In the Diabetes Complications and Control Trial (DCCT), 1,441 patients aged 13 to 39 years with type 1 diabetes were randomly assigned to intensive management of blood glucose or conventional control. The randomized portion of the trial lasted from 1983 to 1989. Those randomly assigned to intensive control used three or more daily insulin injections or an insulin pump guided by frequent self-monitoring of blood glucose levels to achieve average glycosylated hemoglobin (A1C) levels as close as possible to 6% or less. Conventional treatment consisted of one or two insulin injections per day with daily urine or blood glucose testing.

There was a 2% absolute difference

in mean A1C levels between the two groups, which resulted in a significant reduction in the incidence of retinopathy, neuropathy, and nephropathy in the intensively treated group.

During the 6-year study period, the incidence of cardiovascular events in the intensively treated group was lower than that in the control group (3 versus 14, respectively), but the total number of events was too low to draw any meaningful conclusions, said Dr. Nathan, director of the General Clinical Research Center and the diabetes center at Massachusetts General Hospital, and professor of medicine at Harvard Medical School, Boston.

A1C levels in the two groups drifted together after the original 6 years, to about 8%. Despite this leveling off of A1C levels, the benefits of the original 6 years of intensive control have persisted.

The long-lasting value of intensive control was evident in the difference in the number of cardiovascular events between the two groups over follow-up a decade after the original results were announced. The intensively treated patients had 57% fewer such events compared with the conventionally treated group (46 versus 98, respectively). Thirty-one intensively treated patients and 52 conventionally treated ones had at least one cardiovascular event during the 17 years of follow-up.

The rate of cardiovascular events per 100 patient-years was 0.38 in the intensively treated group and 0.80 in the control group (P = .007). The cumulative rate of cardiovascular events was 6% in the intensively treated group and 11% in the controls, for a 42% reduction (P = .016).
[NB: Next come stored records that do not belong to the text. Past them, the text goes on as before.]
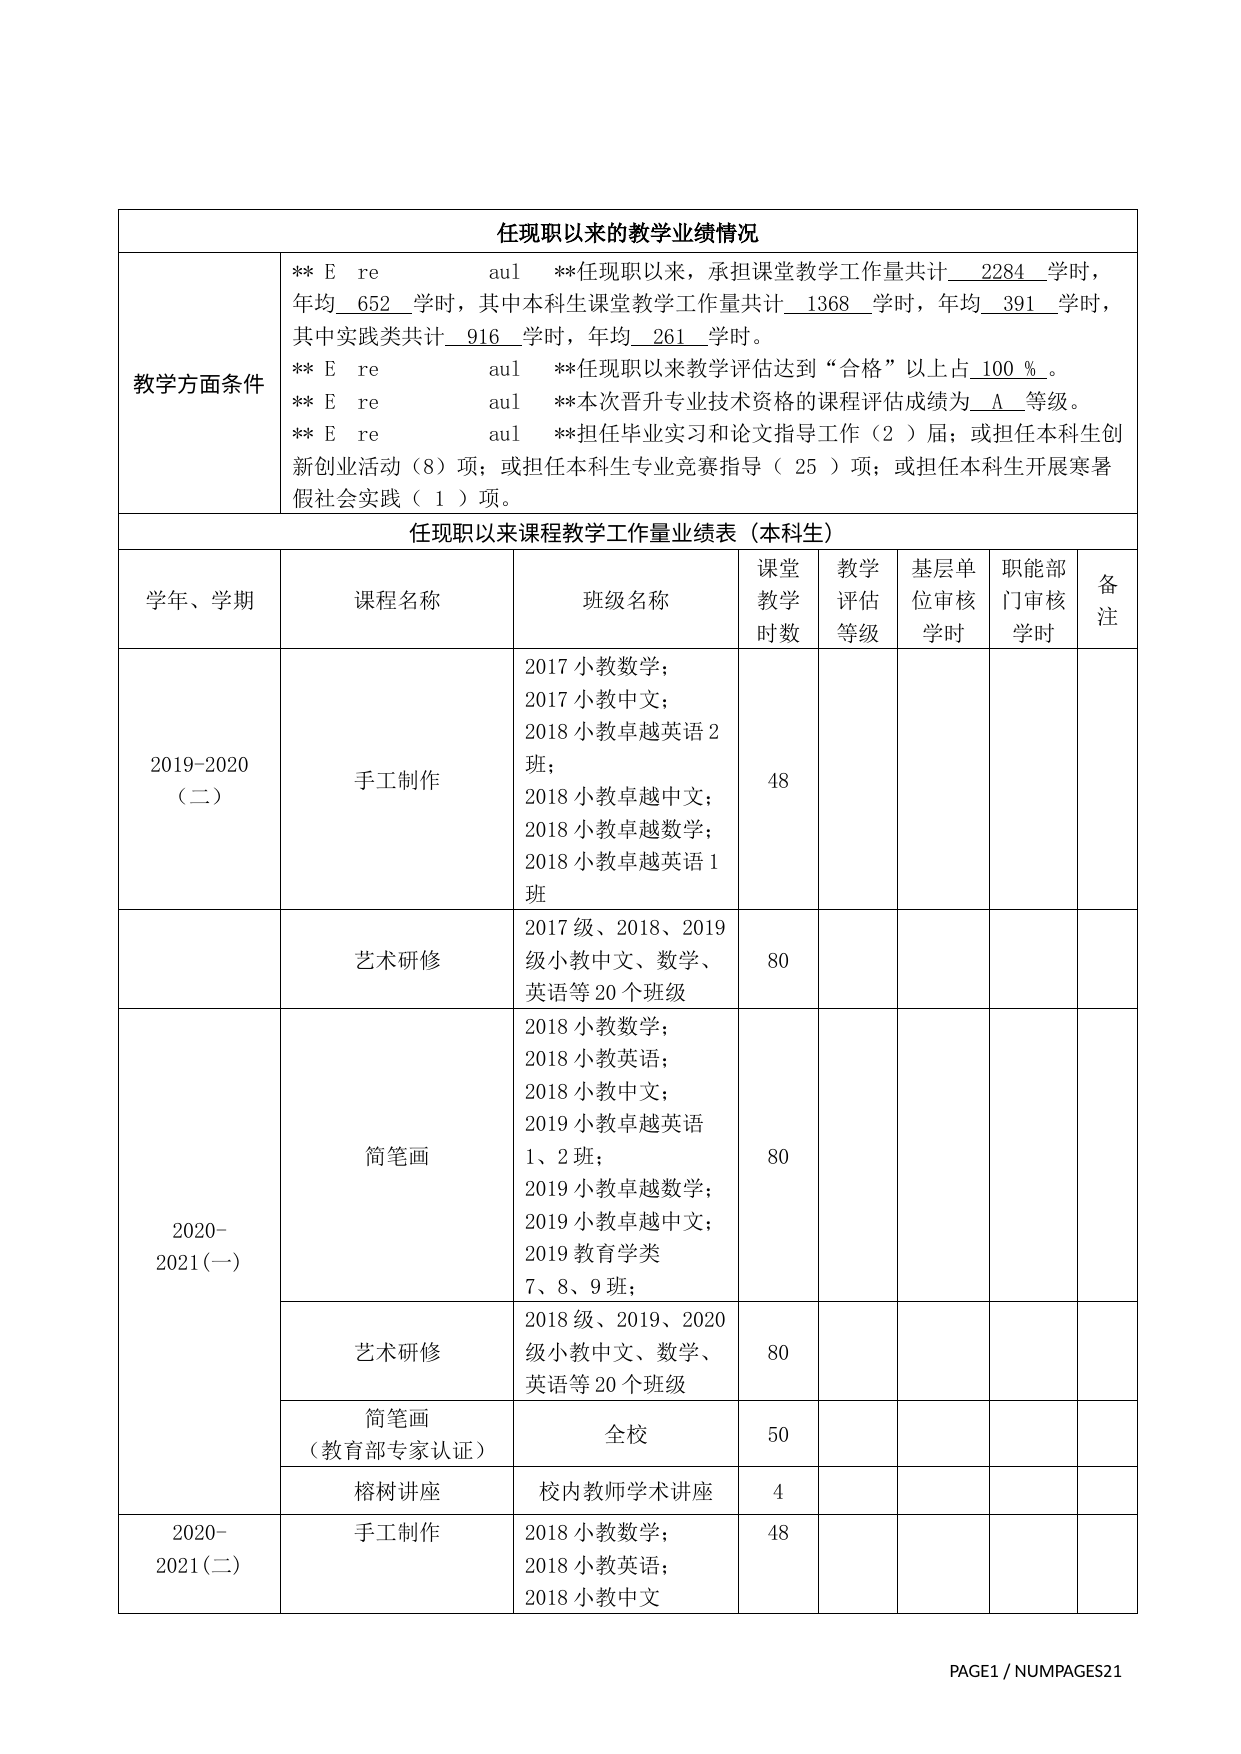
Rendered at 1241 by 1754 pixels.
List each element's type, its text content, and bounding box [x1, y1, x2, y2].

table_cell 班级名称 [514, 550, 738, 648]
table_cell 艺术研修 [281, 910, 513, 1007]
table_cell 基层单位审核学时 [898, 550, 989, 648]
table_cell [990, 649, 1077, 909]
table_cell [898, 1009, 989, 1301]
table_cell [990, 1401, 1077, 1466]
table_cell [819, 1401, 897, 1466]
table_cell 课程名称 [281, 550, 513, 648]
table_cell [819, 1302, 897, 1399]
table_cell [1078, 1515, 1137, 1612]
table_cell 任现职以来课程教学工作量业绩表（本科生） [119, 514, 1137, 549]
table_cell [819, 1467, 897, 1514]
table_cell [1078, 1302, 1137, 1399]
table_cell 职能部门审核学时 [990, 550, 1077, 648]
table_cell 校内教师学术讲座 [514, 1467, 738, 1514]
table_cell 教学评估等级 [819, 550, 897, 648]
table_cell [819, 910, 897, 1007]
table_cell 全校 [514, 1401, 738, 1466]
table_cell [1078, 649, 1137, 909]
table_cell 80 [739, 910, 818, 1007]
table_cell [819, 649, 897, 909]
table_cell [119, 910, 280, 1007]
table_cell [1078, 1467, 1137, 1514]
table_cell 艺术研修 [281, 1302, 513, 1399]
table_cell 2018小教数学； 2018小教英语； 2018小教中文 [514, 1515, 738, 1612]
table_cell 2017小教数学； 2017小教中文； 2018小教卓越英语2班； 2018小教卓越中文；2018小教卓越数学；2018小教卓越英语1班 [514, 649, 738, 909]
table_cell 学年、学期 [119, 550, 280, 648]
table_cell 教学方面条件 [119, 253, 280, 513]
table_cell [990, 1009, 1077, 1301]
table_cell 简笔画 （教育部专家认证） [281, 1401, 513, 1466]
table_header 任现职以来的教学业绩情况 [119, 210, 1137, 252]
table_cell [819, 1515, 897, 1612]
table_cell 48 [739, 1515, 818, 1612]
table_cell 2018级、2019、2020级小教中文、数学、英语等20个班级 [514, 1302, 738, 1399]
table_cell [990, 1515, 1077, 1612]
table_cell 备注 [1078, 550, 1137, 648]
table_cell [898, 1302, 989, 1399]
table_cell 4 [739, 1467, 818, 1514]
table_cell 2017级、2018、2019级小教中文、数学、英语等20个班级 [514, 910, 738, 1007]
table_cell 2020-2021(一) [119, 1009, 280, 1514]
table_cell 48 [739, 649, 818, 909]
table_cell 50 [739, 1401, 818, 1466]
table_cell 榕树讲座 [281, 1467, 513, 1514]
table_cell [1078, 910, 1137, 1007]
table_cell 2018小教数学； 2018小教英语； 2018小教中文； 2019小教卓越英语1、2班； 2019小教卓越数学；2019小教卓越中文；2019教育学类7、8、9班； [514, 1009, 738, 1301]
table_cell [819, 1009, 897, 1301]
table_cell [990, 1467, 1077, 1514]
table_cell [898, 1515, 989, 1612]
table_cell [898, 910, 989, 1007]
table_cell 80 [739, 1009, 818, 1301]
table_cell 手工制作 [281, 1515, 513, 1612]
table_cell ①任现职以来，承担课堂教学工作量共计 2284 学时，年均 652 学时，其中本科生课堂教学工作量共计 1368 学时，年均 391 学时，其中实践类共计 916 学时，年均 261 学时。 ②任现职以来教学评估达到“合格”以上占 100 % 。 ③本次晋升专业技术资格的课程评估成绩为 A 等级。 ④担任毕业实习和论文指导工作（2 ）届；或担任本科生创新创业活动（8）项；或担任本科生专业竞赛指导（ 25 ）项；或担任本科生开展寒暑假社会实践（ 1 ）项。 [281, 253, 1137, 513]
table_cell 2020-2021(二) [119, 1515, 280, 1612]
table_cell [898, 649, 989, 909]
table_cell [990, 1302, 1077, 1399]
table_cell [1078, 1401, 1137, 1466]
table_cell [898, 1401, 989, 1466]
table_cell [990, 910, 1077, 1007]
table_cell 80 [739, 1302, 818, 1399]
table_cell 手工制作 [281, 649, 513, 909]
table_cell 简笔画 [281, 1009, 513, 1301]
table_cell 课堂教学时数 [739, 550, 818, 648]
table_cell 2019-2020（二） [119, 649, 280, 909]
table_cell [898, 1467, 989, 1514]
table_cell [1078, 1009, 1137, 1301]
A history of microalbuminuria conferred a 2.9-fold increased risk of cardiovascular events and a history of albuminuria conferred a 2.2-fold increased risk. Adjusting for the difference in microalbuminuria and albuminuria between the two treatment groups explained only a small portion of the treatment effect. “The difference in A1C during DCCT explained 97% of the treatment effect,” said Dr. Nathan. The reduction in cardiovascular events in the intensively treated group “is mediated by changes in glycemia and cannot be entirely explained by kidney disease,” he said.

In another study presented here, Saul Genuth, MD, of Case Western University, Cleveland, said glycation products could explain the “metabolic memory” phenomenon in DCCT. Based on a comparison of skin biopsies in 215 people in each treatment group, researchers found that those who had the highest level of glycation products 10 years ago have had more severe progression of complications, particularly retinopathy and nephropathy, which is strong evidence that those products may be associated with diabetic complications.